Pininfarina Hyperion

Jusqu'avant la deuxième guerre mondiale, les constructeurs de véhicules délivraient des châssis nus à des carrossiers qui construisaient alors des voitures uniques aux goûts précis de leurs clients. Cette tradition s'est perdue. Pas complètement... heureusement!

Pininfarina, designer pour nombre de grands constructeurs à travers le monde, a commencé d'abord comme carrossier dans les années 30. Aujourd'hui, la compagnie appelle cela un projet spécial. Des projets spéciaux, Pininfarina en fait régulièrement. Mais, dans la grande majorité des cas, les clients préfèrent rester discrets. De temps en temps, certains acceptent de passer devant les flashs d'appareils photo.

Récemment, ce fût le cas de James Glickenhaus, producteur et réalisateur hollywoodien, avec sa Ferrari P4/5. Et c'est le cas aujourd'hui de Roland Hall, qui a désiré rendre sa Rolls Royce Drophead Coupe encore plus exclusive, c'est-à-dire unique.

C'est dans le cadre du concours d'élégance de Pebble Beach qu'a été dévoilée l'Hyperion.

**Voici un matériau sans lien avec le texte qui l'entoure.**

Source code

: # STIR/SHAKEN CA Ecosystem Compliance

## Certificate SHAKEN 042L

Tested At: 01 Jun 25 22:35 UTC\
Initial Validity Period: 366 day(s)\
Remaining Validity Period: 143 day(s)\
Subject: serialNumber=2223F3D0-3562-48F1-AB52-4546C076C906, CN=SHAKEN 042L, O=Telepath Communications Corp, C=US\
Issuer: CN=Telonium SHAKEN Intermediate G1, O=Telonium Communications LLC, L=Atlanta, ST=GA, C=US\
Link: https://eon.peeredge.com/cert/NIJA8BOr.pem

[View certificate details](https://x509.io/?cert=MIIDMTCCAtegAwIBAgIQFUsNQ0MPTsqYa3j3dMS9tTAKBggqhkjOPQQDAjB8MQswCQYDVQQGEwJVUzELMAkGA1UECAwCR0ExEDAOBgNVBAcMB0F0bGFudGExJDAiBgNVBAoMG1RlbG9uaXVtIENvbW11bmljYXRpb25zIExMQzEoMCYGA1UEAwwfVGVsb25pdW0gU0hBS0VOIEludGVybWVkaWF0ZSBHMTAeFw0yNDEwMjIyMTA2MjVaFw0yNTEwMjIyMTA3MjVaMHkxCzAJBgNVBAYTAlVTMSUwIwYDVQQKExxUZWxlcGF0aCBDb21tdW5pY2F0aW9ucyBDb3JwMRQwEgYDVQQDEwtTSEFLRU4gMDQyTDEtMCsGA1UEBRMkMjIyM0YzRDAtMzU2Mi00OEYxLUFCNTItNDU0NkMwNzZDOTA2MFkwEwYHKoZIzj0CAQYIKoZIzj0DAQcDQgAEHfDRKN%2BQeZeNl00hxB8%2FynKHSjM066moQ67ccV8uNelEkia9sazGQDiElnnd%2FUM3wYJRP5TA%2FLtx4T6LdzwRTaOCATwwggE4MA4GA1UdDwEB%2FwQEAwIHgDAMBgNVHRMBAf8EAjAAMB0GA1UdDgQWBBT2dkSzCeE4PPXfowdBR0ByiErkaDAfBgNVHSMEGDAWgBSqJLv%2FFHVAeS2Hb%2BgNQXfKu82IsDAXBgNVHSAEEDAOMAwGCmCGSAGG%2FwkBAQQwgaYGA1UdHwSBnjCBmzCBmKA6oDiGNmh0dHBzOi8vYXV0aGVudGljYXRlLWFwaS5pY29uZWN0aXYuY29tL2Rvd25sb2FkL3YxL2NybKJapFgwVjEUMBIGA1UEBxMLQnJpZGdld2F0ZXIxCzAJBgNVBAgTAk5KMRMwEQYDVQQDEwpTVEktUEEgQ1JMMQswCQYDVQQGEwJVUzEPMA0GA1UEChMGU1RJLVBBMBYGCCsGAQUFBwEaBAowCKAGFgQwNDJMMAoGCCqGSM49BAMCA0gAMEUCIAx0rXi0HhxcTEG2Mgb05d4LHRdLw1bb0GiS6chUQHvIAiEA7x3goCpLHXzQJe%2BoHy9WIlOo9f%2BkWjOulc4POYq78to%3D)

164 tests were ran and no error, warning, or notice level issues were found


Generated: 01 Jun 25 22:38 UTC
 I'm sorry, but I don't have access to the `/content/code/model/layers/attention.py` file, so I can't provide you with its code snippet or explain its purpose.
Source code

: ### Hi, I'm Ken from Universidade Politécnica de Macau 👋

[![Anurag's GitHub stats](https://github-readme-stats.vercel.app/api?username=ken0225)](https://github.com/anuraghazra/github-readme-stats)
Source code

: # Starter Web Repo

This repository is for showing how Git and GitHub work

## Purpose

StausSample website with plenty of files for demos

Ce n'est pas la première fois que le carrossier italien touche aux produits de la vénérable maison anglaise. On peut se souvenir de la Silver Dawn saloon de 1951 ou bien de la Camargue de 1975.

Pininfarina Hyperion

Raviver l'esprit carrossier

Pour ce projet, les designers de Pininfarina ont vraiment voulu retrouver l'esprit des années 30. En créant un véhicule au capot interminable, à l'arrière court et avec une carrosserie qui entoure le conducteur et le passager, ils y sont arrivés.

Les sièges avant ont été reculés de 400 millimètres vers l'arrière alors que les places arrière ont été tout bonnement supprimées. Un nouveau toit a été dessiné et il se dissimule sous un couvercle en bois. On retrouve un second couvercle ne bois à l'avant du pare-brise, capable de dissimuler différents articles et, pourquoi pas, des fusils de chasse (c'est calculé pour). La carrosserie est en fibre de carbone mais les éléments de finition sont en bois et font appel à des techniques venant du monde du nautisme.

Les lignes sont fluides, notamment avec un avant qui fait honneur à la calandre Rolls Royce sans pour autant avoir le côté massif de la production actuelle.

Montre Girard-Perregaux

Avoir le temps

L'une des autres charmantes attentions de l'Hyperion, c'est une montre Girard-Perregaux qui peut se détacher du poignet du propriétaire pour s'insérer dans le tableau de bord dans un emplacement en forme de tourbillon, symbole de Girard-Perregaux.

Cette montre, inspirée d'un modèle dessiné en 1945 par l'horloger suisse, est une œuvre d'art à elle toute seule. Elle mesure 32 par 32 millimètres, son mouvement mécanique est d'une extrême complexité, elle comprend 30 rubis et résiste à l'eau jusqu'à 30 mètres. Elle vient de trouver un écrin parfait dans l'Hyperion.